Но самые первоклассные заголовки были в октябре. Когда Теодор Герцль приехал в Иерусалим, все гетто стояло на ушах. Евреи отрывали газеты с руками. Они целовали и обнимали деда, совали ему сладости. За каких-то полчаса он заработал столько, что смог позволить себе праздничный обед в «Долане»: два яйца вкрутую, маринованный язык, соленую телятину с бобами, устричный пирог, кофе и сигару. В тот день он чокался полной пивной кружкой, а не опивками, и пил за здоровье предприимчивого мистера Герцля.
Единственной – к сожалению, жиденькой – новостью декабря было сообщение о машине, которая разогналась до 39 миль в час.
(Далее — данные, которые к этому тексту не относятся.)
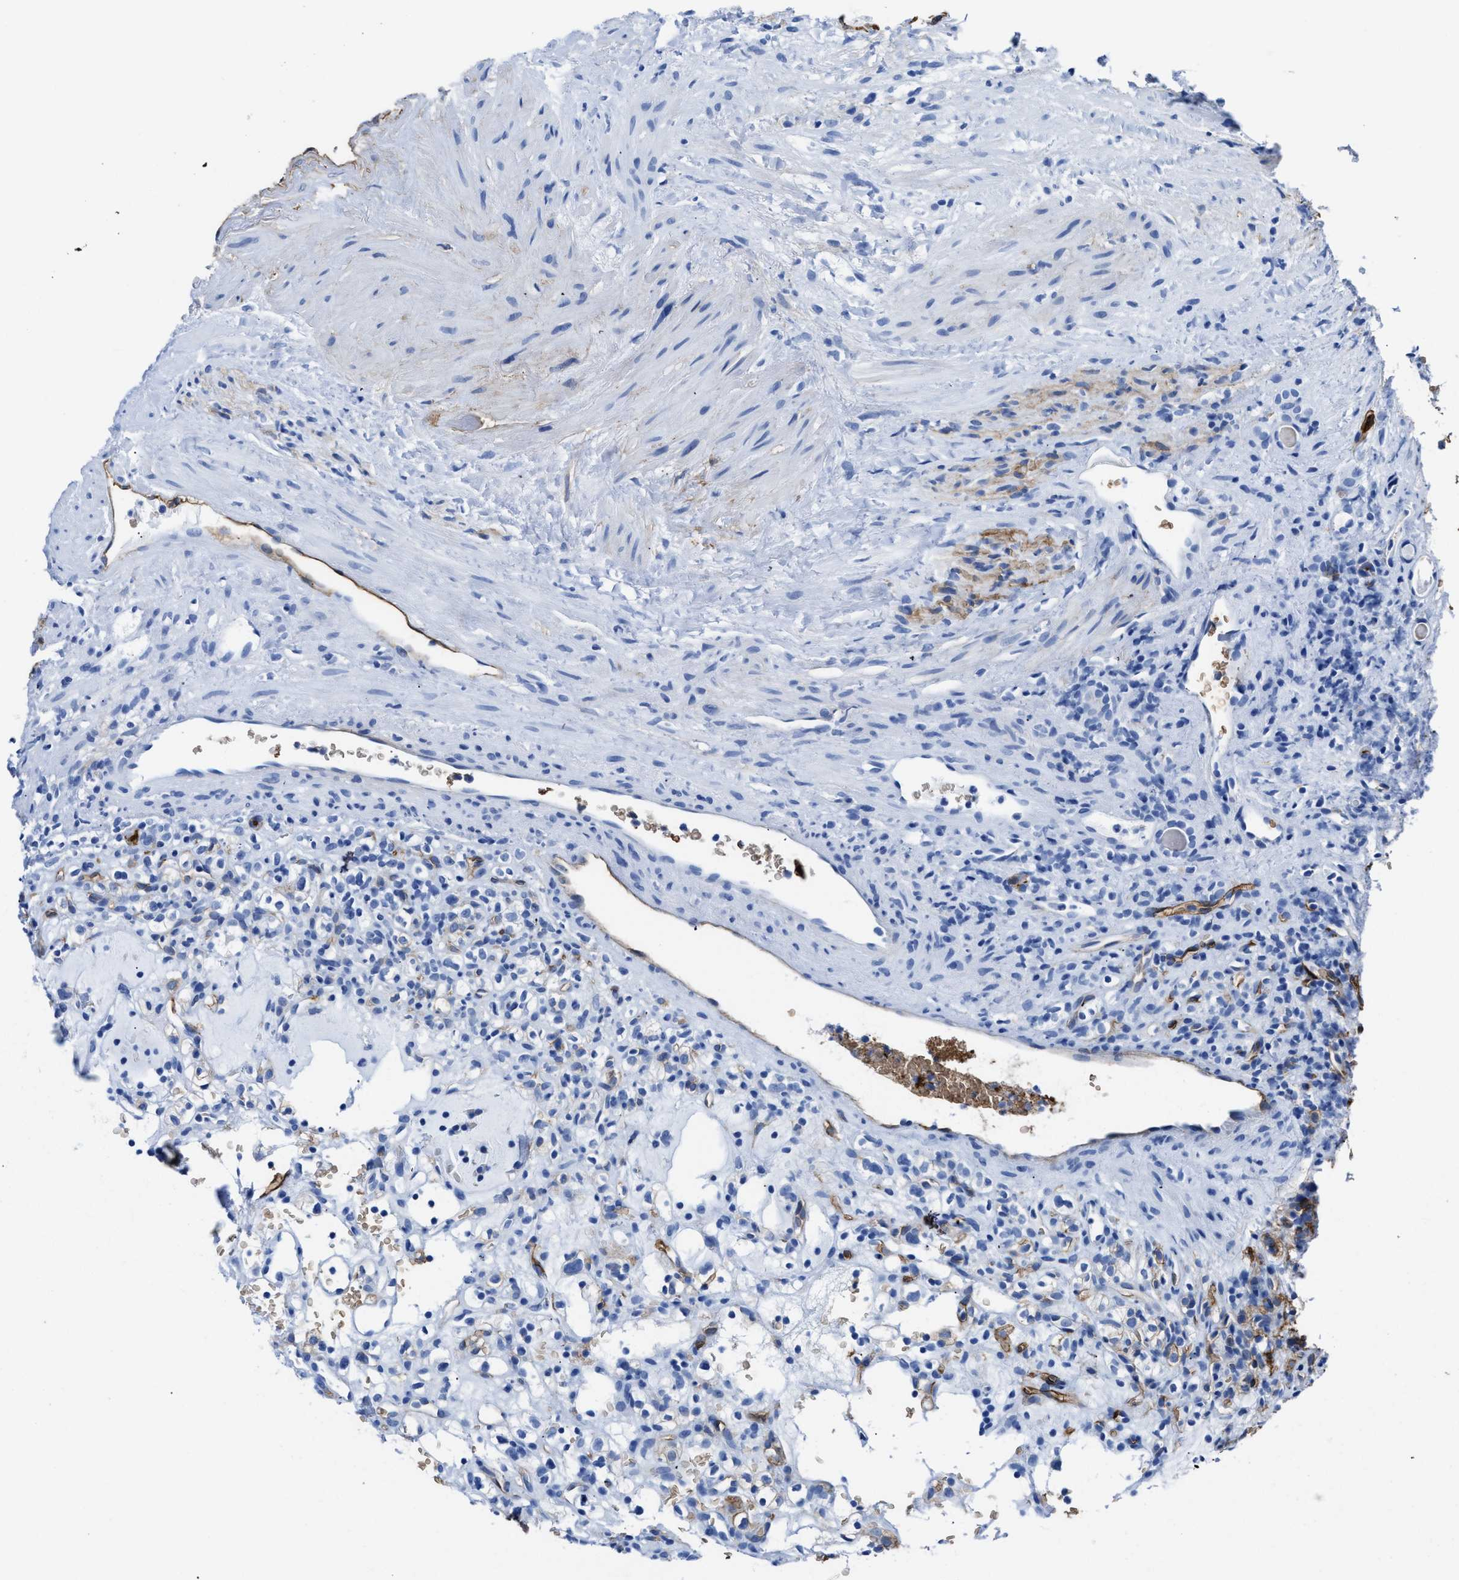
{"staining": {"intensity": "moderate", "quantity": "<25%", "location": "cytoplasmic/membranous"}, "tissue": "renal cancer", "cell_type": "Tumor cells", "image_type": "cancer", "snomed": [{"axis": "morphology", "description": "Normal tissue, NOS"}, {"axis": "morphology", "description": "Adenocarcinoma, NOS"}, {"axis": "topography", "description": "Kidney"}], "caption": "Human adenocarcinoma (renal) stained with a brown dye exhibits moderate cytoplasmic/membranous positive expression in about <25% of tumor cells.", "gene": "AQP1", "patient": {"sex": "female", "age": 72}}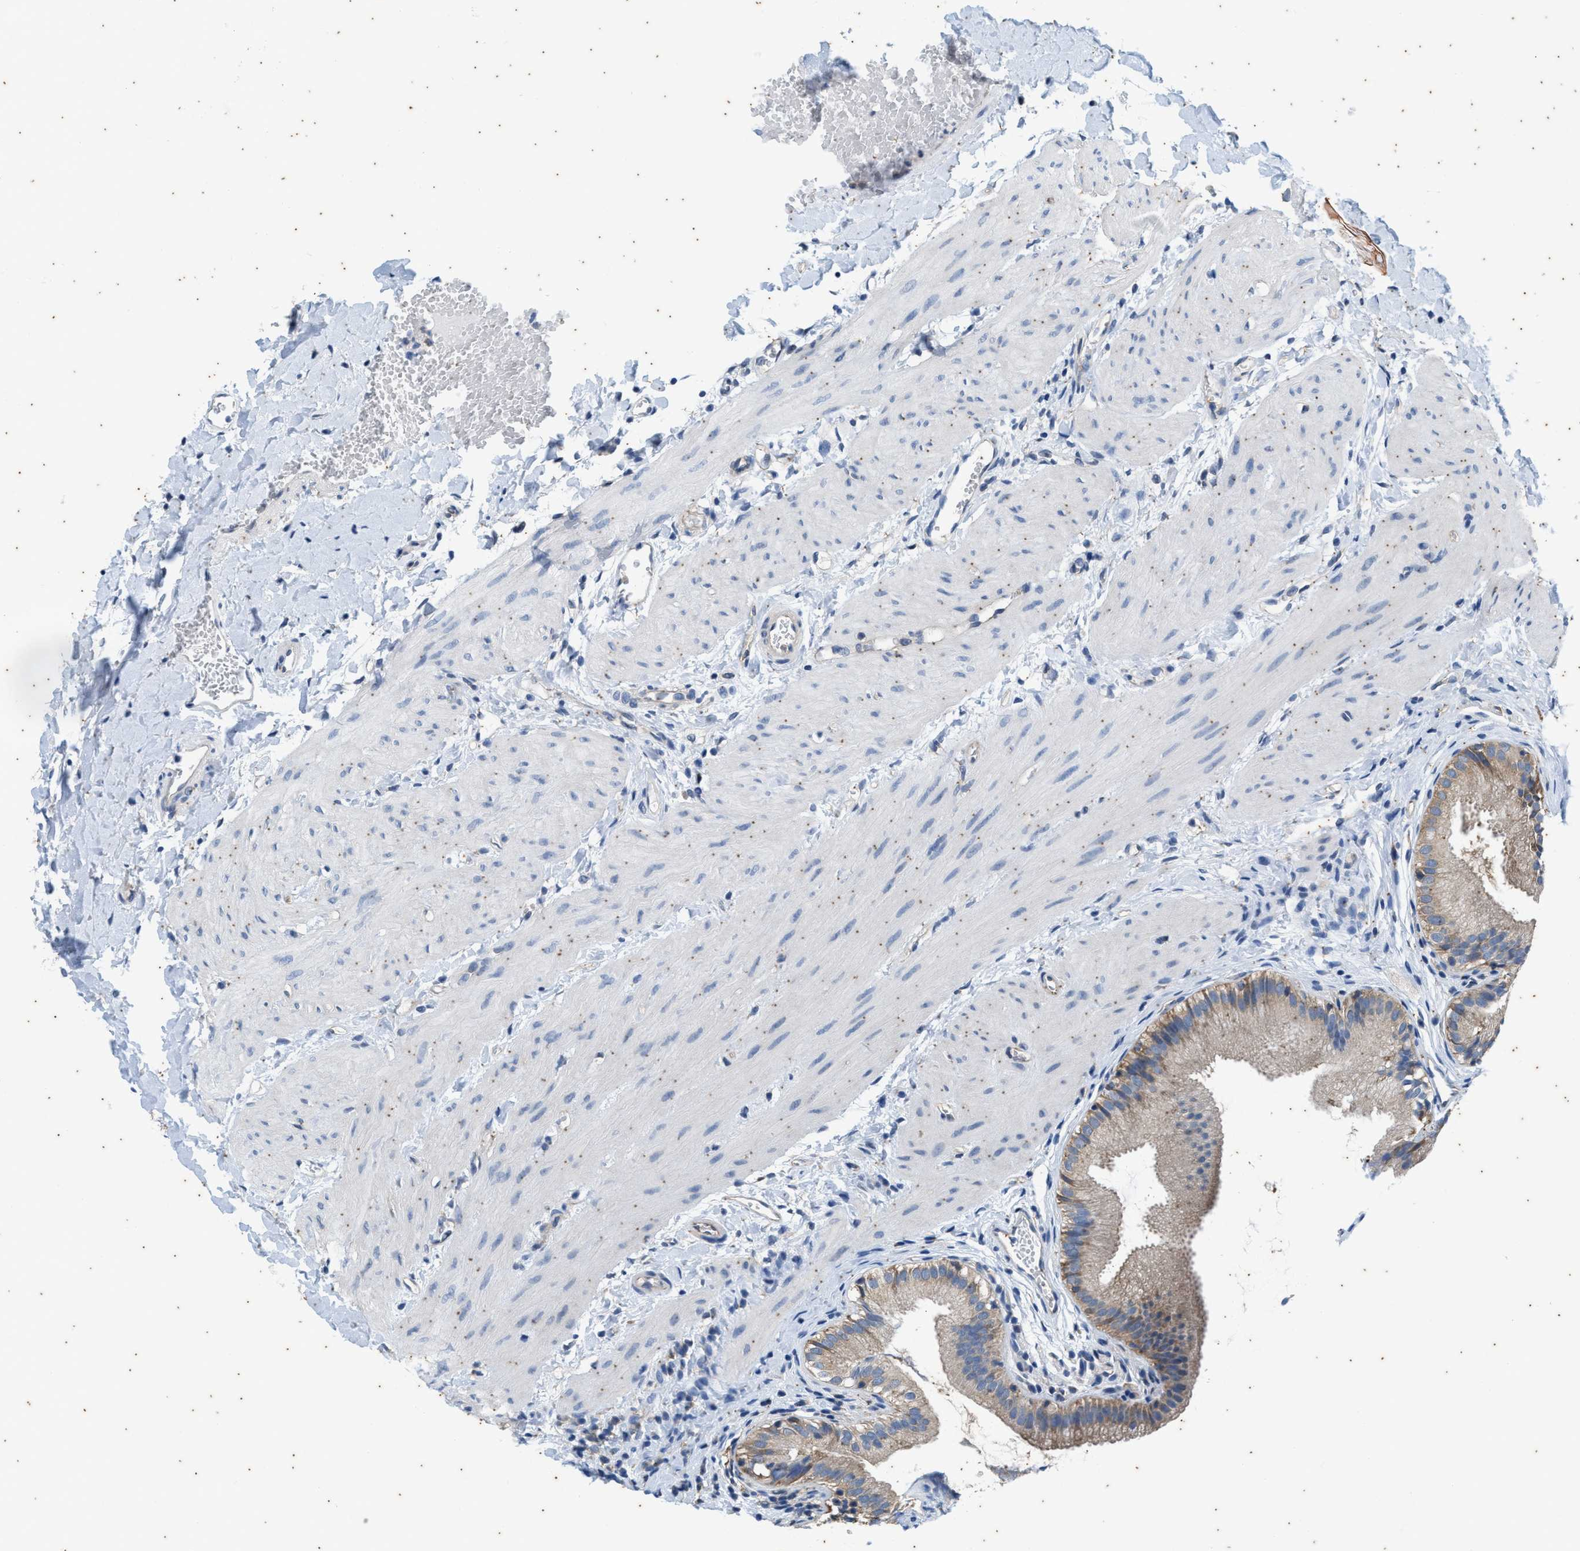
{"staining": {"intensity": "weak", "quantity": ">75%", "location": "cytoplasmic/membranous"}, "tissue": "gallbladder", "cell_type": "Glandular cells", "image_type": "normal", "snomed": [{"axis": "morphology", "description": "Normal tissue, NOS"}, {"axis": "topography", "description": "Gallbladder"}], "caption": "High-power microscopy captured an IHC photomicrograph of unremarkable gallbladder, revealing weak cytoplasmic/membranous expression in approximately >75% of glandular cells. The staining is performed using DAB (3,3'-diaminobenzidine) brown chromogen to label protein expression. The nuclei are counter-stained blue using hematoxylin.", "gene": "COX19", "patient": {"sex": "female", "age": 26}}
В «Таймс» ее назвали словом «автомобиль», но из-за этого дед не смог как следует продать тот номер. Одноглаз был недоволен, но разве дед виноват в провале, если мир не послал приличному мальчишке-газетчику ни одной приличной новости? Виноват мир, а не мальчишка. Но Одноглаз не желал ничего знать и не вернул ему ни цента из скудной выручки.
«Да чтоб тебя, я тебе Гудини, что ли? Если ты не стараешься, то ничего и не получишь». Таков был Падди Фаули. Если мир ничего не подает, значит, надо из него выжимать.
Дойдя до южного конца Бродвея, дед проголодался. Вообще-то голод был его постоянным спутником, он был то сильнее, то слабее, но голодно было всегда. От голода никому не удавалось увернуться, это тебе не полиция, не отцовские побои, не кулак нового любовника матери и не служба защиты детей, то и дело хватавшая кого-нибудь из мальчишек.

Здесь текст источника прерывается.